(MATERIAL PROVIDED begins)

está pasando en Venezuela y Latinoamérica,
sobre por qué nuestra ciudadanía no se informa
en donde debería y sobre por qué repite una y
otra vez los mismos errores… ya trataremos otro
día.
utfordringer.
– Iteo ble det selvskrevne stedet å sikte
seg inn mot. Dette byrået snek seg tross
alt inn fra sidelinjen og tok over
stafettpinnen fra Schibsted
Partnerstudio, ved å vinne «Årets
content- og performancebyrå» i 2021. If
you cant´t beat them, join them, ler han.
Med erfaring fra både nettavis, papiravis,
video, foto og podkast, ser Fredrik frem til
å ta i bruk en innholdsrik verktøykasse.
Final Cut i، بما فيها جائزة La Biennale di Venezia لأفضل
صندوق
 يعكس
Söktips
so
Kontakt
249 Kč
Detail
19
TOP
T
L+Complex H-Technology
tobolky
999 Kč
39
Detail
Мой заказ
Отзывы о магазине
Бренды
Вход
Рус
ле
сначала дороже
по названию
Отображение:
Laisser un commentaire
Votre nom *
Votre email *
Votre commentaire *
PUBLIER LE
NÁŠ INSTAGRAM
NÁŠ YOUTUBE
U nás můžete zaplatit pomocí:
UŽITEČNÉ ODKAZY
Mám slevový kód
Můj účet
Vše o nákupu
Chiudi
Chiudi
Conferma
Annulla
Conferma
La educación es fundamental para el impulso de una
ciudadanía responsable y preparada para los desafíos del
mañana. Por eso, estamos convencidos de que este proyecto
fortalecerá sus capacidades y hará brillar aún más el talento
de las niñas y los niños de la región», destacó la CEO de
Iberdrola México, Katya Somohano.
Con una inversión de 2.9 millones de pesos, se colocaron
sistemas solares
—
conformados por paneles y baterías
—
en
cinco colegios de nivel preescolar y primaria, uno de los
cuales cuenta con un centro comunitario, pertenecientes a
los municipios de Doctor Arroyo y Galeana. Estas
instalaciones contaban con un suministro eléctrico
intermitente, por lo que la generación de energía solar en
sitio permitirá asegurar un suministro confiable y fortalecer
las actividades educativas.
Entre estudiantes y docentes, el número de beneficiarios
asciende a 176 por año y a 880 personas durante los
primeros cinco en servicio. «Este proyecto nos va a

(MATERIAL PROVIDED ends)
(MATERIAL PROVIDED begins)

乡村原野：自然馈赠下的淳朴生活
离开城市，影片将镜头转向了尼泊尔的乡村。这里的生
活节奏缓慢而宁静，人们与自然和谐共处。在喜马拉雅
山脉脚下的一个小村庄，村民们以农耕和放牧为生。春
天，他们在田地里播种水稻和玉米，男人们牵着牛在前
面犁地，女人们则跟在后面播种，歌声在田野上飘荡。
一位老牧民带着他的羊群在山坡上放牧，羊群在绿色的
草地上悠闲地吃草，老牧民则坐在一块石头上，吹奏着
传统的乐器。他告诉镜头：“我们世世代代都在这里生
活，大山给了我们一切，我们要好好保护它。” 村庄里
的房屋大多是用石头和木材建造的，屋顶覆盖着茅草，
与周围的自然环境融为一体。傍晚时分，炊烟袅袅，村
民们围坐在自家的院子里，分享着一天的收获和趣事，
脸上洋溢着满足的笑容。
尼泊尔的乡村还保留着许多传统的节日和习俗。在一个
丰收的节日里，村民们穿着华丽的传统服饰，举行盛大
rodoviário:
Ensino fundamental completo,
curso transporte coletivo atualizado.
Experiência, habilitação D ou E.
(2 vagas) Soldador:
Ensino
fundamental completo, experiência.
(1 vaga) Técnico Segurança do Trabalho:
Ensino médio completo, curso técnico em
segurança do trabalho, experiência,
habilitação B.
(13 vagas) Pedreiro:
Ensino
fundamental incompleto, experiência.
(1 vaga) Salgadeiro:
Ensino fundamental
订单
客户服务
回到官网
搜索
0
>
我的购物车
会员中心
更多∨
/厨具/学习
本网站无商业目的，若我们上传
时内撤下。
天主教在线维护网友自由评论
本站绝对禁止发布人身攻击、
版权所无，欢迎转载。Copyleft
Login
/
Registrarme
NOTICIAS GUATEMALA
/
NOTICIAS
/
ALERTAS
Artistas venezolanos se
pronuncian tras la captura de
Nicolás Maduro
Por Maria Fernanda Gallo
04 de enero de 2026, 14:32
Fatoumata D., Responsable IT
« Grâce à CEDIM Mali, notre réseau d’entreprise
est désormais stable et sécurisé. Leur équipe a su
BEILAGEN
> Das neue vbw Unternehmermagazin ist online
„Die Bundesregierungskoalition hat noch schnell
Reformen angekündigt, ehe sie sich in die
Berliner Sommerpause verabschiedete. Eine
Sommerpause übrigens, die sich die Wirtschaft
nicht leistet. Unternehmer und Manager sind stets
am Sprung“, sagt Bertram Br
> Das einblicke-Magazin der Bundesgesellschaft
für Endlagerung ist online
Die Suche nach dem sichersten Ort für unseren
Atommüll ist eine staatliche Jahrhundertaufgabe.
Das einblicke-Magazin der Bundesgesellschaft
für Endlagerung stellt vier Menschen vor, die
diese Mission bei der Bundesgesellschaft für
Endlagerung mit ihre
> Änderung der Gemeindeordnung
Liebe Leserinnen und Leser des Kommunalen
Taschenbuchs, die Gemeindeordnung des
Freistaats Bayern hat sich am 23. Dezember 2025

(MATERIAL PROVIDED ends)
(MATERIAL PROVIDED begins)

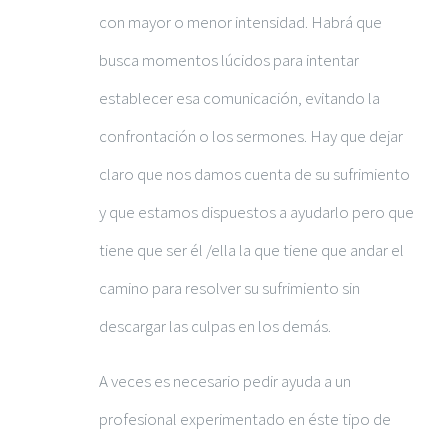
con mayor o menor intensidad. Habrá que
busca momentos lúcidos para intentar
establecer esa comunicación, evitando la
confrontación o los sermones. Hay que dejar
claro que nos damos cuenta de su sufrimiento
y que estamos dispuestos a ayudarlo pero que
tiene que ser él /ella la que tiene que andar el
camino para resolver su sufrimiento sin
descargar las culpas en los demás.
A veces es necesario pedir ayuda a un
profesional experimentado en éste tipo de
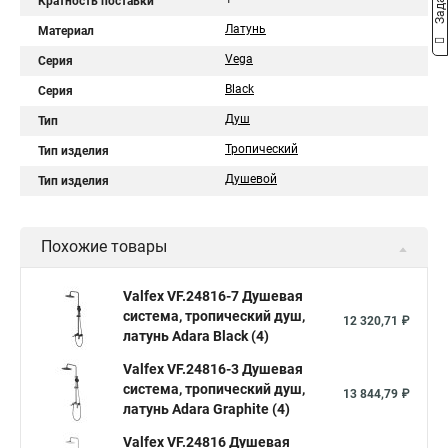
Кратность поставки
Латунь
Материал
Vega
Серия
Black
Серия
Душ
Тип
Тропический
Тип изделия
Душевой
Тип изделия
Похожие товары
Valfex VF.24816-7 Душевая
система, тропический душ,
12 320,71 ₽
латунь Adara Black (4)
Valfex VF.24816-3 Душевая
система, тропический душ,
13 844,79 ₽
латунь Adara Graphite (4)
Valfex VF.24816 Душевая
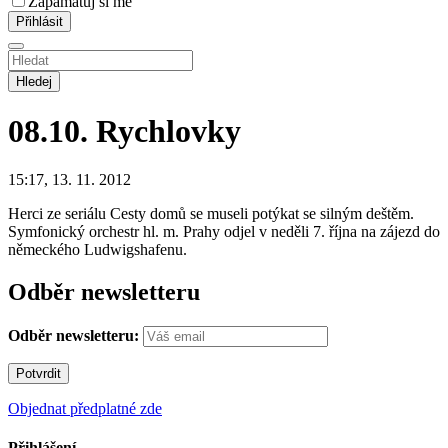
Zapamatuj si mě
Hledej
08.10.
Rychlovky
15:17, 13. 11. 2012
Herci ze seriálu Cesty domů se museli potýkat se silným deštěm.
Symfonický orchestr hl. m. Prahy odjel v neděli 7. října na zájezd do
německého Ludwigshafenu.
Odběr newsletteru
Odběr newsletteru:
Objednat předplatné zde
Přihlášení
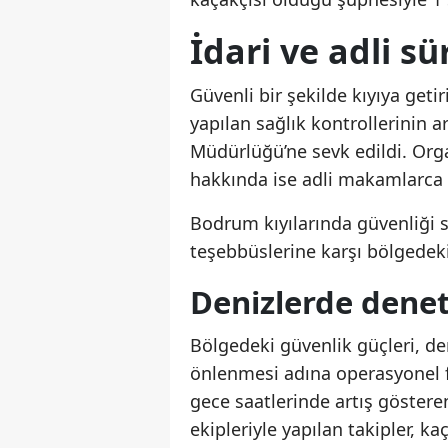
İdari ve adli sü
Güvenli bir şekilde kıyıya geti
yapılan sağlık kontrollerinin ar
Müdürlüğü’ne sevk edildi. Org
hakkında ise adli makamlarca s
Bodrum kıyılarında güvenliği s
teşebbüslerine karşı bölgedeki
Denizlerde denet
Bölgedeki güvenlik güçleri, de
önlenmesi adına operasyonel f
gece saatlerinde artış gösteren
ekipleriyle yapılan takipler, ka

(MATERIAL PROVIDED ends)

WHAT YOU WILL DO: Convert the lines into a numbered list, beginning at the line that contains "Кратность поставки" and stopping after the line that contains "Valfex VF.24816-3 Душевая". Leave out any blank lines.

EXERCISE RESPONSE:
1. Кратность поставки
2. Латунь
3. Материал
4. Vega
5. Серия
6. Black
7. Серия
8. Душ
9. Тип
10. Тропический
11. Тип изделия
12. Душевой
13. Тип изделия
14. Похожие товары
15. Valfex VF.24816-7 Душевая
16. система, тропический душ,
17. 12 320,71 ₽
18. латунь Adara Black (4)
19. Valfex VF.24816-3 Душевая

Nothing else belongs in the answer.